In this question, \(\mathrm{f}(x)\) is a quartic polynomial where the coefficient of \(x^4\) is equal to \(1\), and which has four real roots, \(0\), \(a\), \(b\) and \(c\), where \(0 < a < b < c\). \(\mathrm{F}(x)\) is defined by \(\mathrm{F}(x) = \displaystyle\int_0^x \mathrm{f}(t)\,\mathrm{d}t\). The area enclosed by the curve \(y = \mathrm{f}(x)\) and the \(x\)-axis between \(0\) and \(a\) is equal to that between \(b\) and \(c\), and half that between \(a\) and \(b\).

1. Sketch the curve \(y = \mathrm{F}(x)\), showing the \(x\) co-ordinates of its turning points. Explain why \(\mathrm{F}(x)\) must have the form \(\mathrm{F}(x) = \frac{1}{5}x^2(x-c)^2(x-h)\), where \(0 < h < c\). Find, in factorised form, an expression for \(\mathrm{F}(x) + \mathrm{F}(c-x)\) in terms of \(c\), \(h\) and \(x\).
2. If \(0 \leqslant x \leqslant c\), explain why \(\mathrm{F}(b) + \mathrm{F}(x) \geqslant 0\) and why \(\mathrm{F}(b) + \mathrm{F}(x) > 0\) if \(x \neq a\).
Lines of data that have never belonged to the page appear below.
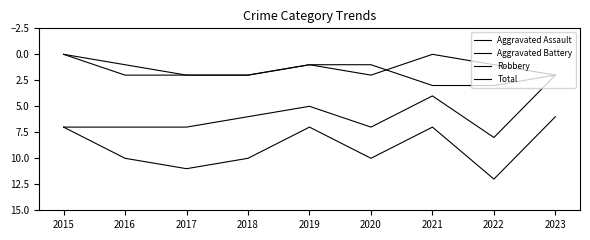

Does the chart display data point markers on the line(s)?

No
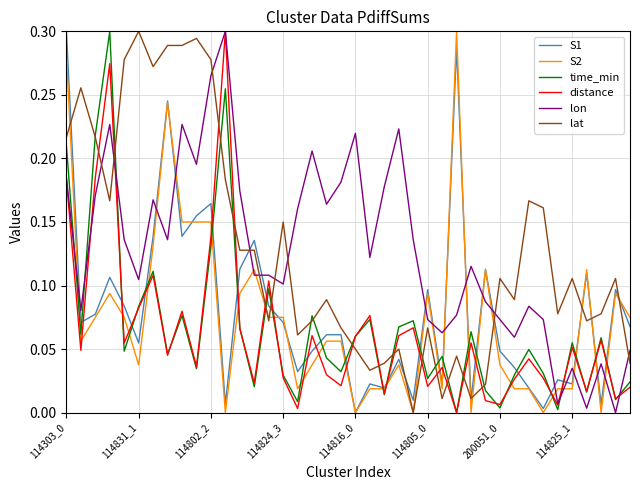

How many intersections are there between S1 and lon?

16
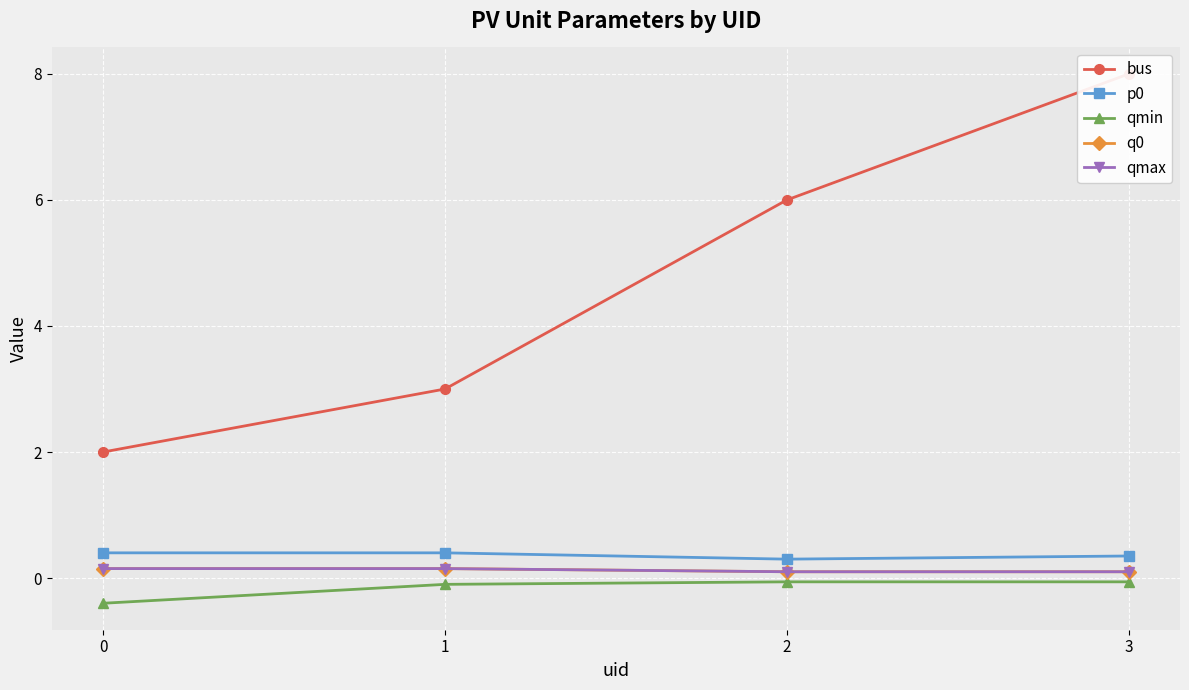

Which series changed the most between 0 and 2?

bus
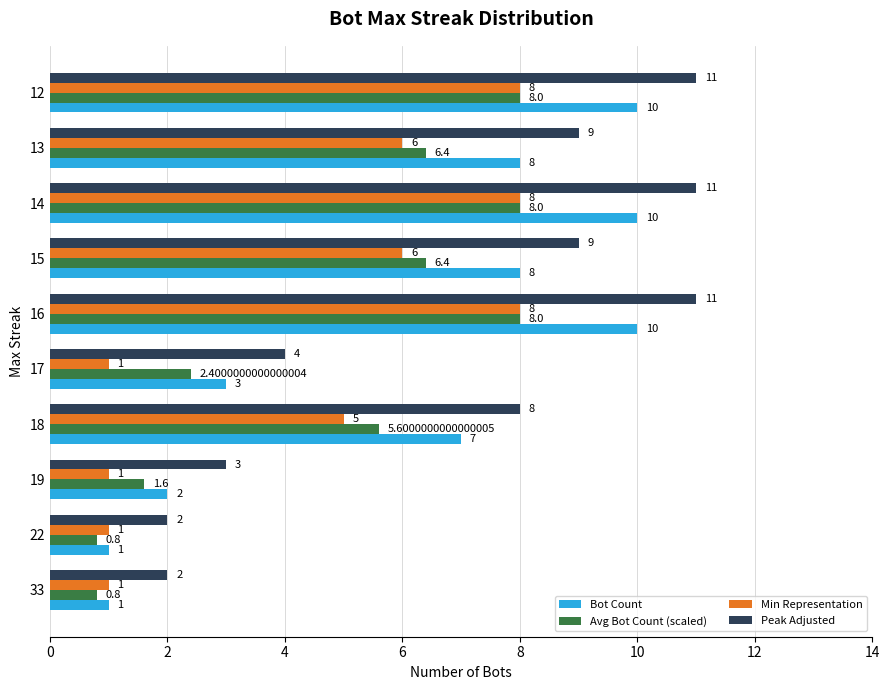

Which series has the largest total across all categories?

Peak Adjusted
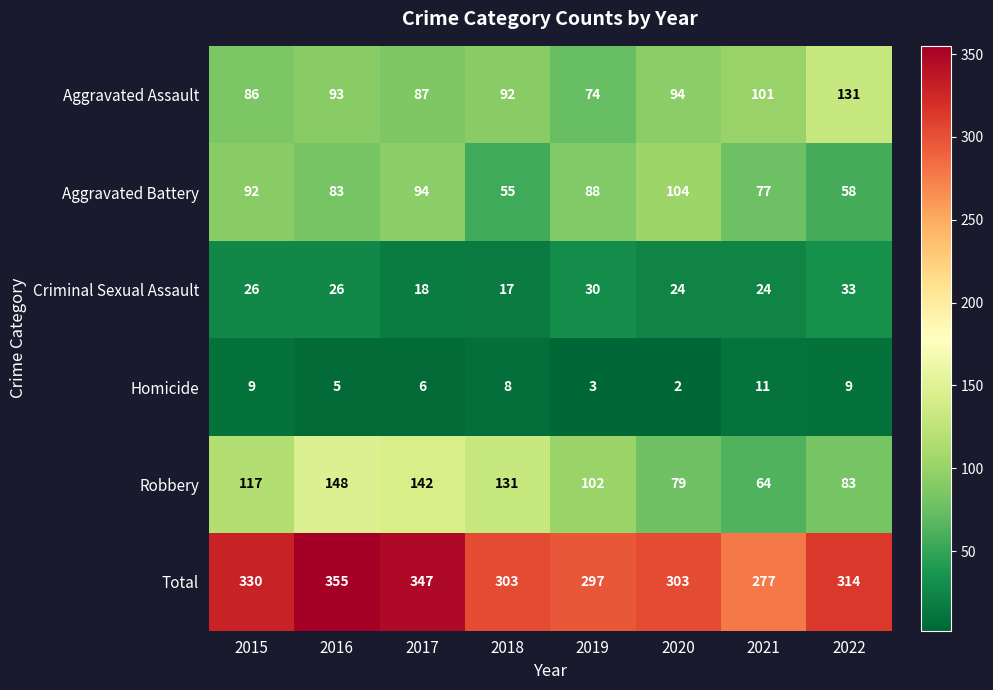

Which category has the lowest value across all series?

2020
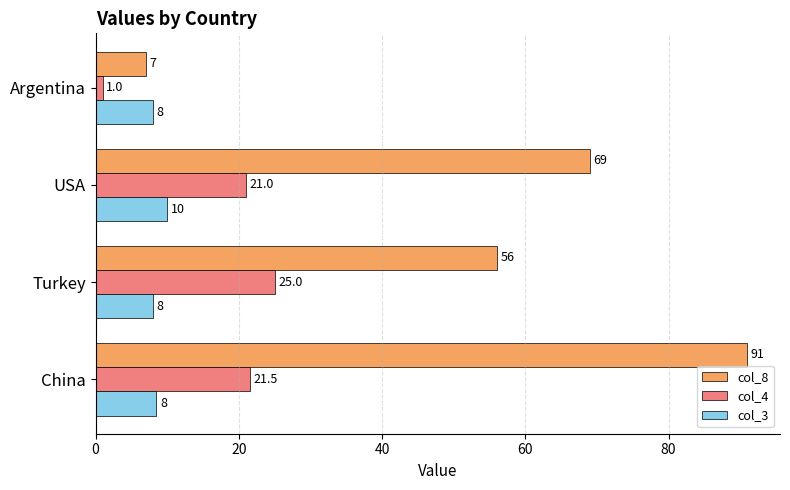

True or false: col_3 has a value of 8.0 at Argentina.

True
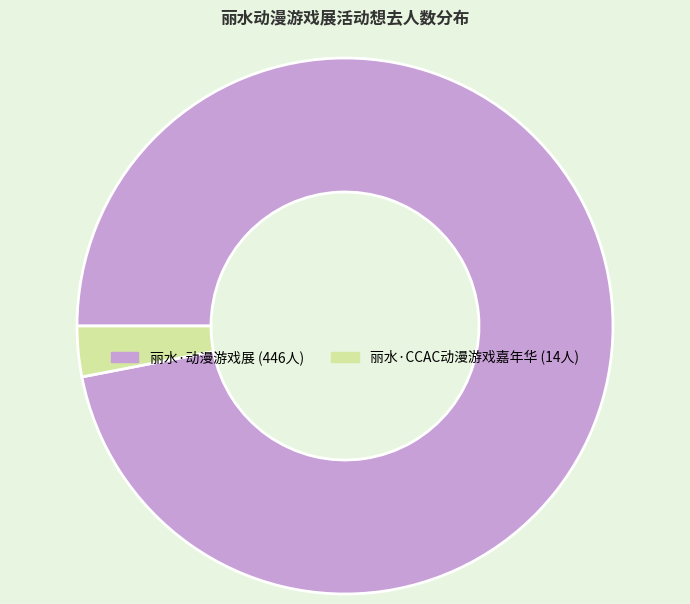

Rank the categories by value from highest to lowest.

丽水·动漫游戏展, 丽水·CCAC动漫游戏嘉年华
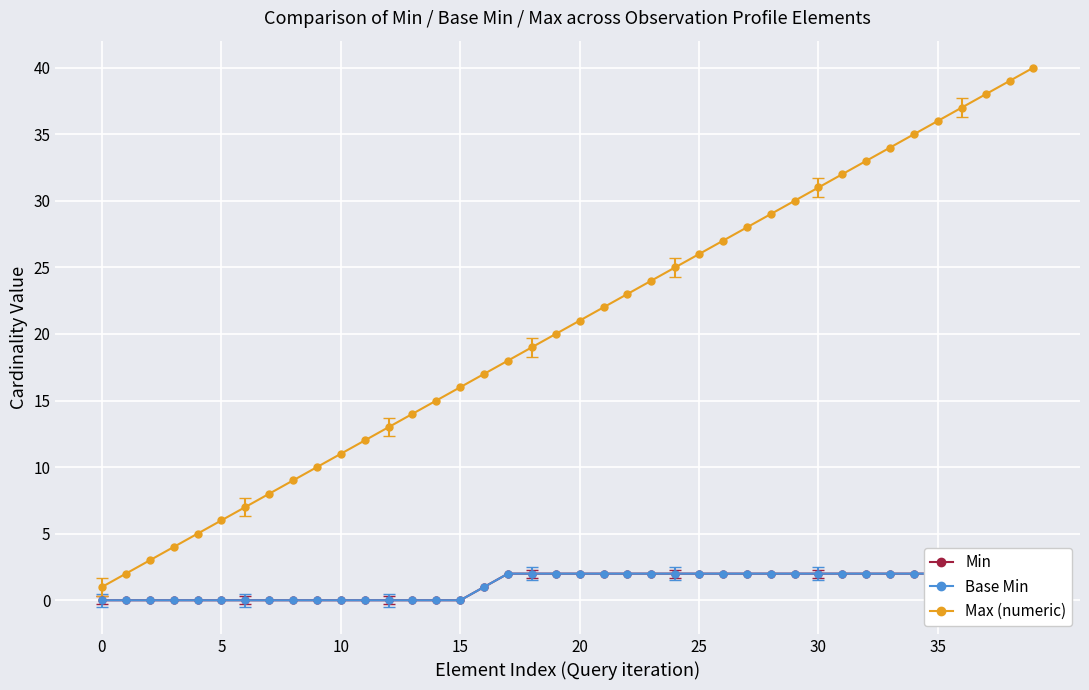

How many data points does each series have?

40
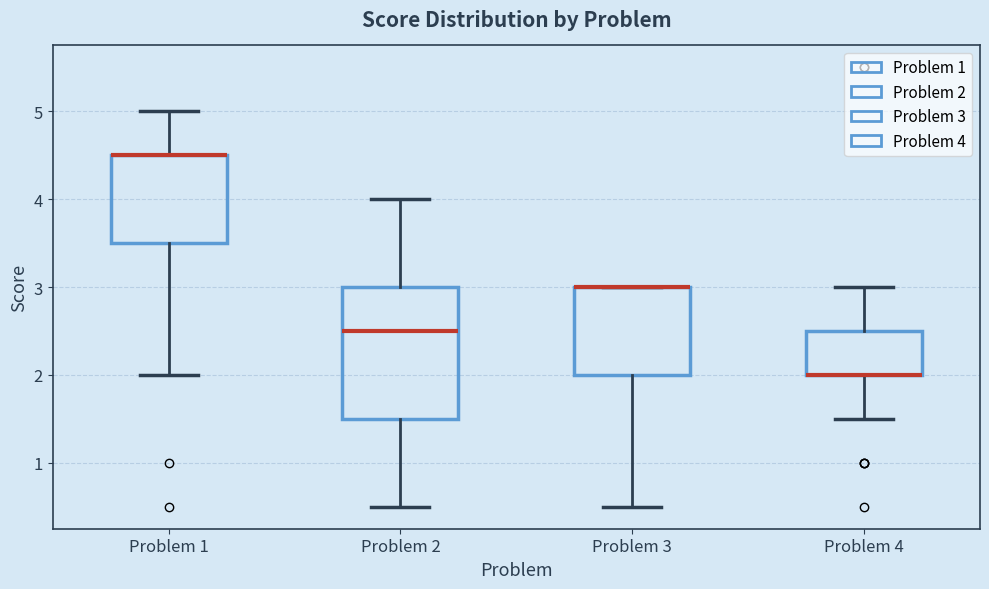

Reading left to right, read every box against the y-axis: the position of its median line, the range the box covers, and the ends of its whiskers. The values are not printed on the chart, so give them approximately, as read against the axis.

Problem 1: median 4.5 (drawn on the box's upper edge), box 3.5 to 4.5, whiskers 2.0 to 5.0
Problem 2: median 2.5, box 1.5 to 3.0, whiskers 0.5 to 4.0
Problem 3: median 3.0 (drawn on the box's upper edge), box 2.0 to 3.0, whiskers 0.5 to 3.0
Problem 4: median 2.0 (drawn on the box's lower edge), box 2.0 to 2.5, whiskers 1.5 to 3.0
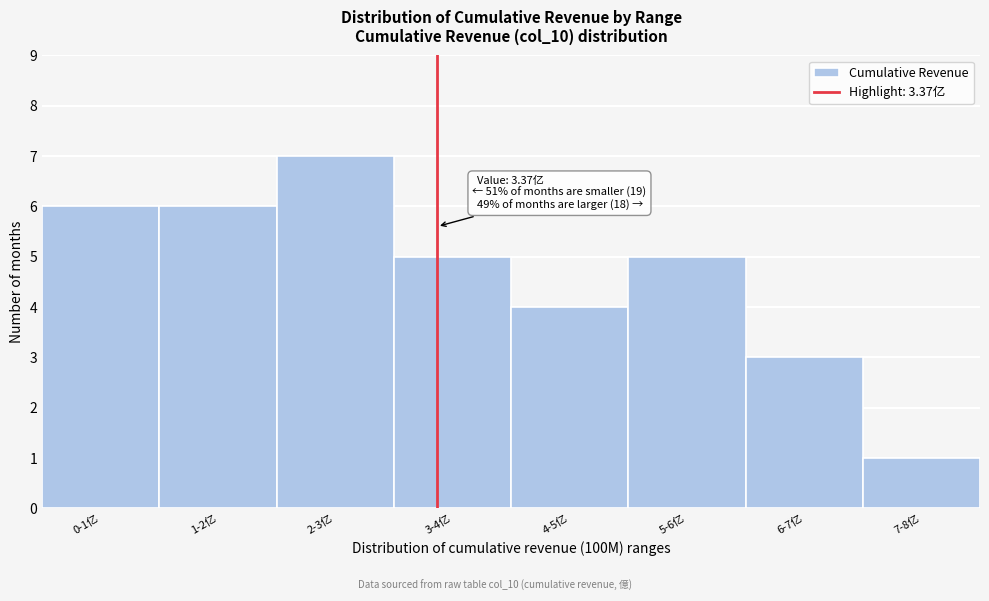

Reading right to left, extract all data points from this chart.

1	3	5	4	5	7	6	6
Hence show that \(c - b = a\) or \(c > 2h\). By considering also \(\mathrm{F}(a) + \mathrm{F}(x)\), show that \(c = a + b\) and that \(c = 2h\).
3. Find an expression for \(\mathrm{f}(x)\) in terms of \(c\) and \(x\) only. Show that the points of inflection on \(y = \mathrm{f}(x)\) lie on the \(x\)-axis.

The curve \(C\) has equation \(\sinh x + \sinh y = 2k\), where \(k\) is a positive constant.

1. Show that the curve \(C\) has no stationary points and that \(\dfrac{\mathrm{d}^2 y}{\mathrm{d}x^2} = 0\) at the point \((x,y)\) on the curve if and only if \[ 1 + \sinh x \sinh y = 0. \] Find the co-ordinates of the points of inflection on the curve \(C\), leaving your answers in terms of inverse hyperbolic functions.
2. Show that if \((x,y)\) lies on the curve \(C\) and on the line \(x + y = a\), then \[ \mathrm{e}^{2x}(1 - \mathrm{e}^{-a}) - 4k\mathrm{e}^x + (\mathrm{e}^a - 1) = 0 \] and deduce that \(1 < \cosh a \leqslant 2k^2 + 1\).
3. Sketch the curve \(C\).